Requirement =
Which lines in the data below contain the string "Route"? Pick out each such line in full; case counts.

Available data =
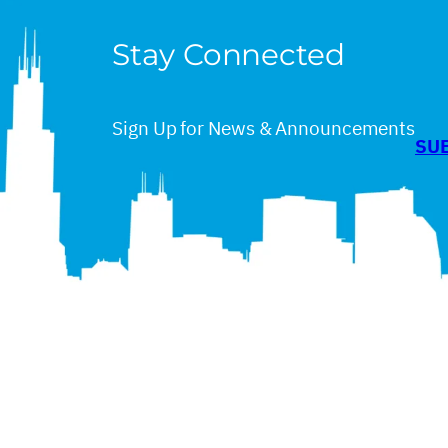
Stay Connected
Sign Up for News & Announcements
SU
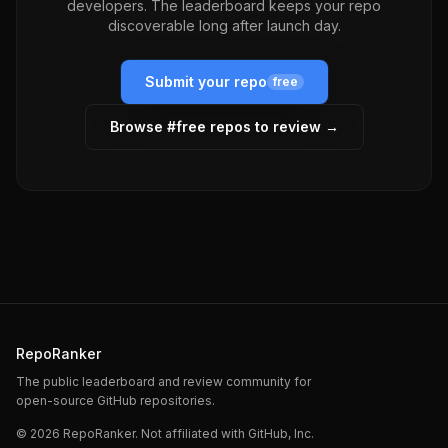
developers. The leaderboard keeps your repo
discoverable long after launch day.
Submit your repo
free
Browse #
free
repos to review →
RepoRanker
The public leaderboard and review community for
open-source GitHub repositories.
©
2026
RepoRanker. Not affiliated with GitHub, Inc.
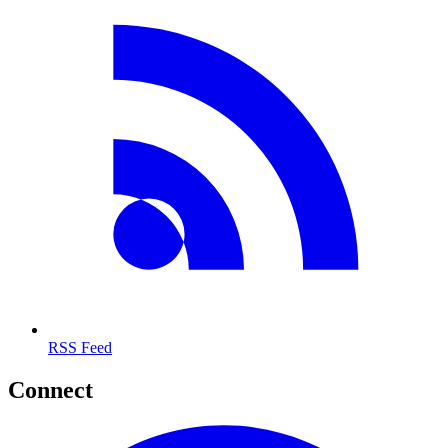
RSS Feed
Connect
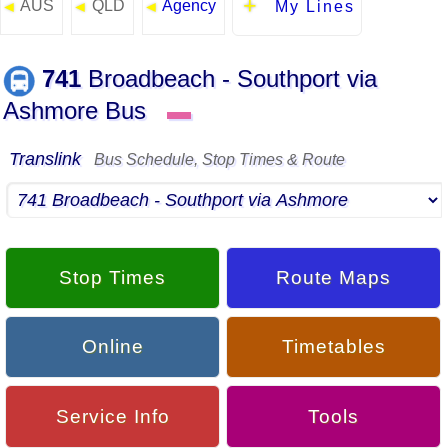
AUS
QLD
Agency
◄
◄
◄
My Lines
741
Broadbeach - Southport via
Ashmore Bus
▬
Translink
Bus Schedule, Stop Times & Route
Stop Times
Route Maps
Online
Timetables
Service Info
Tools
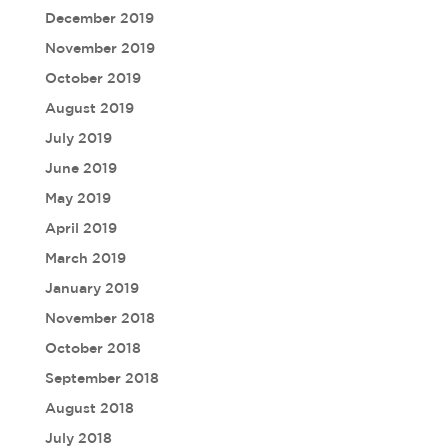
December 2019
November 2019
October 2019
August 2019
July 2019
June 2019
May 2019
April 2019
March 2019
January 2019
November 2018
October 2018
September 2018
August 2018
July 2018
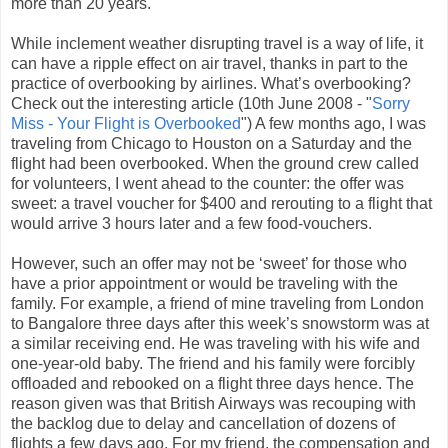
more than 20 years.
While inclement weather disrupting travel is a way of life, it
can have a ripple effect on air travel, thanks in part to the
practice of overbooking by airlines. What’s overbooking?
Check out the interesting article (10th June 2008 - "
Sorry
Miss - Your Flight is Overbooked
") A few months ago, I was
traveling from Chicago to Houston on a Saturday and the
flight had been overbooked. When the ground crew called
for volunteers, I went ahead to the counter: the offer was
sweet: a travel voucher for $400 and rerouting to a flight that
would arrive 3 hours later and a few food-vouchers.
However, such an offer may not be ‘sweet’ for those who
have a prior appointment or would be traveling with the
family. For example, a friend of mine traveling from London
to Bangalore three days after this week’s snowstorm was at
a similar receiving end. He was traveling with his wife and
one-year-old baby. The friend and his family were forcibly
offloaded and rebooked on a flight three days hence. The
reason given was that British Airways was recouping with
the backlog due to delay and cancellation of dozens of
flights a few days ago. For my friend, the compensation and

Your response =
Bus Schedule, Stop Times & Route
Route Maps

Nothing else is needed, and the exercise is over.